19 Aug

US Steel Industry ‘Thriving’ Says Trump—Is It True?

WRITTEN BY Mohit Oberoi, CFA

Last week, US President Donald Trump said at a rally that the US steel industry was “thriving” under his presidency. Last year, Trump imposed a 25% tariff on US steel imports. However, despite these tariffs, US steel stocks have had a rough ride.

US steel industry

Last week, Trump also said, “Our steel mills are fired up and blazing bright. The assembly lines are roaring.” He said steel had been dead until he implemented the 25% tariff last year. He added, “Those steel mills — U.S. Steel and all of them, all of them — they’re expanding all over the place.” He also said, “We hadn’t have — we didn’t have a new mill built in 30 years.”

Steel stocks

According to President Trump, the US steel industry is thriving. However, the equity markets seem to believe otherwise. U.S. Steel Corporation (X) and Nucor (NUE) have lost 37.6% and 4.5%, respectively, this year. AK Steel (AKS) has been slightly better off and is up 1.8% year-to-date. However, AK Steel fell a whopping 60% last year. Nucor and U.S. Steel also closed deep in the red last year. Steel stocks’ dismal price action suggests the markets don’t believe the US steel industry is “thriving.”

US steel industry fact check

Higher steel imports have rattled the US steel industry in recent years. A higher level of imports took a toll on US steel production as well. While the US steel industry wasn’t “dead” as Trump claimed, it certainly needed a structural respite from imports.

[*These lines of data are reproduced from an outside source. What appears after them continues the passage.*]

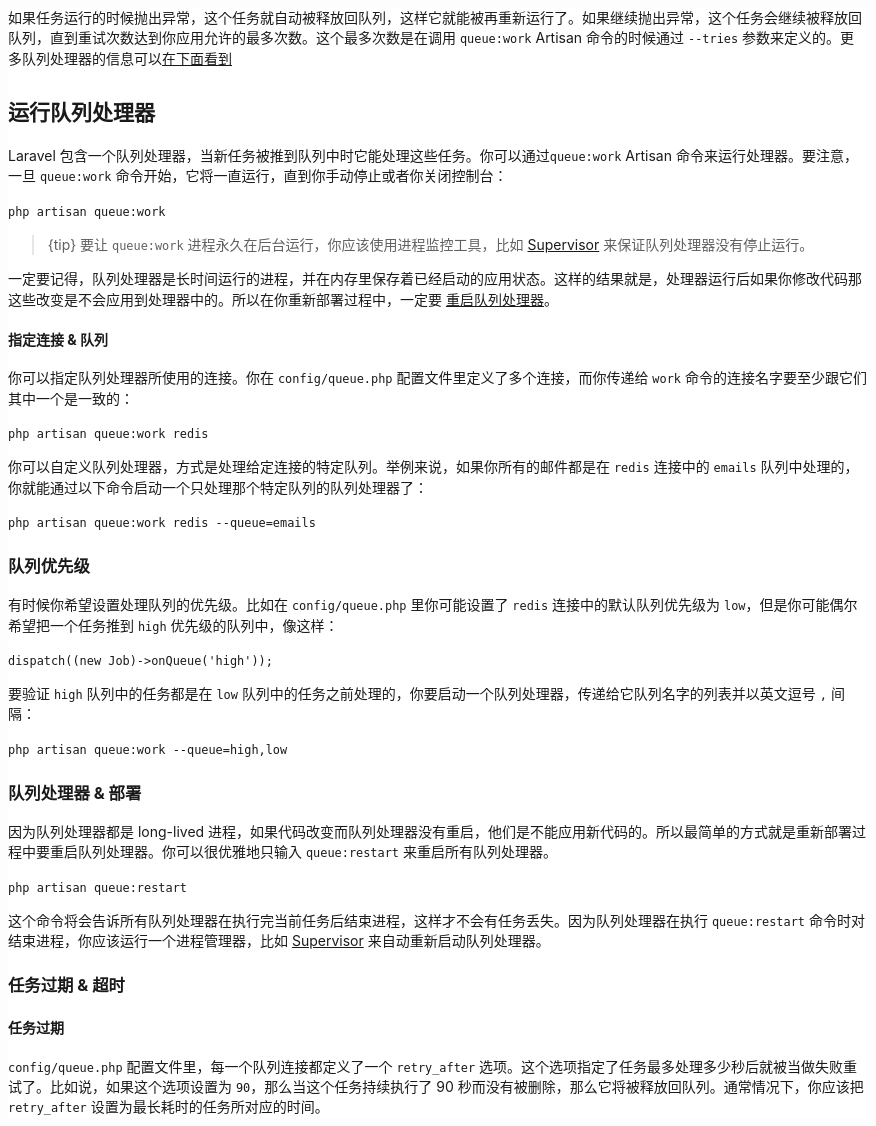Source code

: 如果任务运行的时候抛出异常，这个任务就自动被释放回队列，这样它就能被再重新运行了。如果继续抛出异常，这个任务会继续被释放回队列，直到重试次数达到你应用允许的最多次数。这个最多次数是在调用 `queue:work` Artisan 命令的时候通过 `--tries` 参数来定义的。更多队列处理器的信息可以[在下面看到](#running-the-queue-worker)

<a name="running-the-queue-worker"></a>
## 运行队列处理器

Laravel 包含一个队列处理器，当新任务被推到队列中时它能处理这些任务。你可以通过`queue:work` Artisan 命令来运行处理器。要注意，一旦 `queue:work` 命令开始，它将一直运行，直到你手动停止或者你关闭控制台：

    php artisan queue:work

> {tip} 要让 `queue:work` 进程永久在后台运行，你应该使用进程监控工具，比如 [Supervisor](#supervisor-configuration) 来保证队列处理器没有停止运行。

一定要记得，队列处理器是长时间运行的进程，并在内存里保存着已经启动的应用状态。这样的结果就是，处理器运行后如果你修改代码那这些改变是不会应用到处理器中的。所以在你重新部署过程中，一定要 [重启队列处理器](#queue-workers-and-deployment)。

#### 指定连接 & 队列

你可以指定队列处理器所使用的连接。你在 `config/queue.php` 配置文件里定义了多个连接，而你传递给 `work` 命令的连接名字要至少跟它们其中一个是一致的：

    php artisan queue:work redis

你可以自定义队列处理器，方式是处理给定连接的特定队列。举例来说，如果你所有的邮件都是在 `redis` 连接中的 `emails` 队列中处理的，你就能通过以下命令启动一个只处理那个特定队列的队列处理器了：

    php artisan queue:work redis --queue=emails

<a name="queue-priorities"></a>
### 队列优先级

有时候你希望设置处理队列的优先级。比如在 `config/queue.php` 里你可能设置了 `redis` 连接中的默认队列优先级为 `low`，但是你可能偶尔希望把一个任务推到 `high` 优先级的队列中，像这样：

    dispatch((new Job)->onQueue('high'));

要验证 `high` 队列中的任务都是在 `low` 队列中的任务之前处理的，你要启动一个队列处理器，传递给它队列名字的列表并以英文逗号 `,` 间隔：

    php artisan queue:work --queue=high,low

<a name="queue-workers-and-deployment"></a>
### 队列处理器 & 部署

因为队列处理器都是 long-lived 进程，如果代码改变而队列处理器没有重启，他们是不能应用新代码的。所以最简单的方式就是重新部署过程中要重启队列处理器。你可以很优雅地只输入 `queue:restart` 来重启所有队列处理器。

    php artisan queue:restart

这个命令将会告诉所有队列处理器在执行完当前任务后结束进程，这样才不会有任务丢失。因为队列处理器在执行 `queue:restart` 命令时对结束进程，你应该运行一个进程管理器，比如 [Supervisor](#supervisor-configuration) 来自动重新启动队列处理器。

<a name="job-expirations-and-timeouts"></a>
### 任务过期 & 超时

#### 任务过期

`config/queue.php` 配置文件里，每一个队列连接都定义了一个 `retry_after` 选项。这个选项指定了任务最多处理多少秒后就被当做失败重试了。比如说，如果这个选项设置为 `90`，那么当这个任务持续执行了 90 秒而没有被删除，那么它将被释放回队列。通常情况下，你应该把 `retry_after` 设置为最长耗时的任务所对应的时间。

Section 232 tariffs did lead to a sense of jubilation in the US steel industry. US steel production rose last year, while imports tapered down. Nucor and Steel Dynamics announced several new projects, while U.S. Steel restarted two blast furnaces. However, while Trump said no new mills were built in the last 30 years, there have been several new plants. Steel Dynamics was only founded in 1993.

What’s happening this year?

Last year, there was jubilation in the US steel industry. Flush with cash, US steel companies opened their purse strings. The investment spree continued this year as well. U.S. Steel also doubled down on its capex plan in May. However, the stock sold off after the announcement. Overall, all the steel stocks we’re discussing in this article fell to their 52-week lows in May.

As US steel prices plunged, U.S. Steel announced the closure of two US blast furnaces in June. U.S. Steel announced the closure the same day Trump launched his 2020 campaign. While US steel stocks gained traction in June and July, they’ve fallen again this month. U.S. Steel made a new 52-week low last week.

What’s been driving the sell-off in the US steel industry?

Recession fears have spooked metals and mining investors. Germany’s second-quarter GDP growth slipped into the negative territory. China’s economic data has also been quite dismal this month. The US steel industry isn’t immune to China’s slowdown. To make things worse, the US yield curve inverted last week, further igniting recession fears.

Given growth concerns, steel might be the last industry investors want to get into. Aluminum and copper stocks also sold off last week, and Alcoa hit a fresh 52-week low. The US steel industry wants the Trump administration to get tough on China. However, given the current scenario, US steel companies should now hope for an amicable solution to the trade dispute. A slowing China won’t help make the US steel industry great again.